My grandpa was an equal-opportunity bigot, but it wasn't virulent, per se. It was quotidian. Jews, Italians, Germans, Poles, Irish, African-Americans, Asians, Hispanics, everyone got slurred.
ShazzieB
(16,415 posts)...electing not one but two of the biggest jackasses in the U.S. Senate and sending them back, term after term.
2naSalit
(86,646 posts)low population states having two Senators and too much power. Looks like some high population states are something to focus here, what these two do affects my life way over here in a low population state in major and adverse ways and I have no power to do anything about them.
Abolishinist
(1,301 posts)Thomas is from "Christian" (of course!) County, population 74,000, which went for the former in 2020 63% to 35%. Considering the Jewish population of the entire state is .3%, it would be safe to say there are from none to 50 in his county. But that leaves 15,000 dumb, stupid, ignorant reich-wing white trash MAGAs who voted for him.

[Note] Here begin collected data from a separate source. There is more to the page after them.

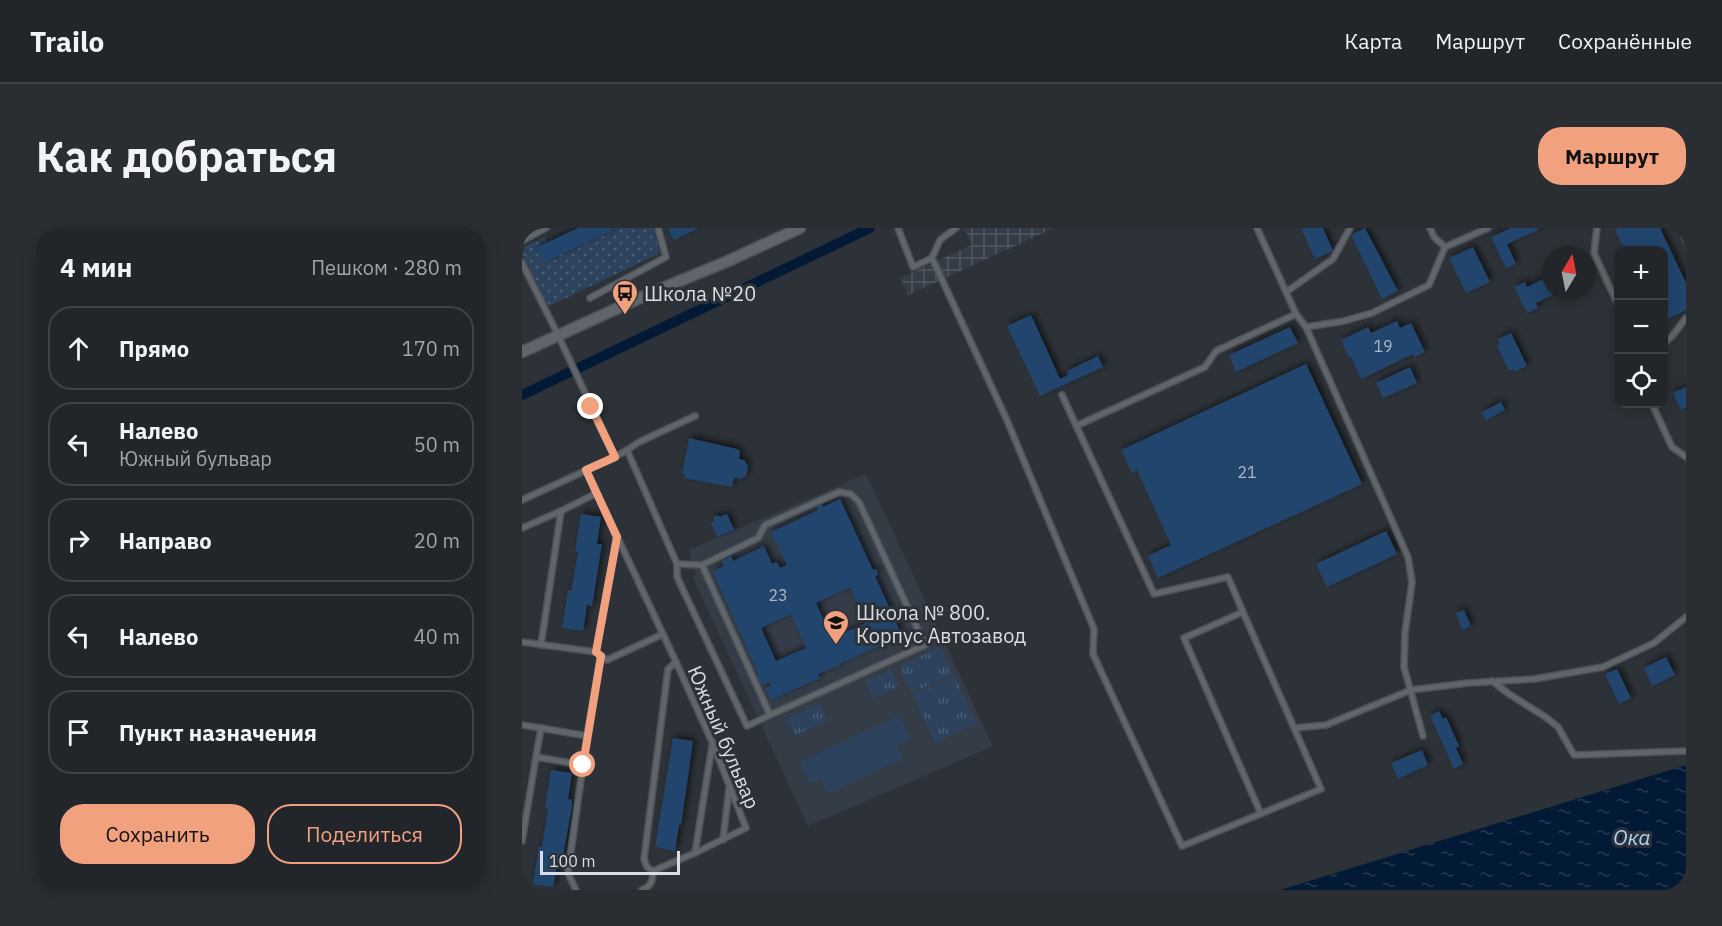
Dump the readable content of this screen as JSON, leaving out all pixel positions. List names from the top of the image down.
{
  "streets": {
    "lane": ["Южный бульвар"]
  },
  "water": ["Ока"],
  "places": {
    "bus stop": ["Школа №20"],
    "school or university": ["Школа № 800. Корпус Автозавод"]
  },
  "house_numbers": ["19", "21", "23"],
  "scale_bar": "100 m",
  "north": "top",
  "page": {
    "header": "Trailo",
    "nav": ["Карта", "Маршрут", "Сохранённые"],
    "buttons": [
      "Маршрут",
      ["Сохранить", "Поделиться"]
    ],
    "title": "Как добраться",
    "heading": ["4 мин", "Пешком · 280 m"],
    "map_buttons": ["+", "−"],
    "list": [
      ["Прямо", "170 m"],
      ["Налево", "Южный бульвар", "50 m"],
      ["Направо", "20 m"],
      ["Налево", "40 m"],
      "Пункт назначения"
    ],
    "scale": "100 m"
  }
}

So yeah, I'm sure his apology was sincere. Cough. Cough.
keithbvadu2
(36,823 posts)The art of the non-apology apology
I'm sorry you didn't like me kicking you.
vs
I'm sorry I kicked you.
yaesu
(8,020 posts)JohnnyRingo
(18,636 posts)Being so aloof that he would ask someone that, then when people gasped, look at them and say "what, did I say something wrong?". hahaha
"OK then, let's adjourn and call out for lunch. The beaner probably wants Mexican, egg rolls for the chink, and keilbassi & kraut for the pollock." "Does that sound right?"
This could be SNL in real life.
Diamond_Dog
(32,005 posts)soldierant
(6,884 posts)Just how old are these people? Or does time work differently in Kentucky?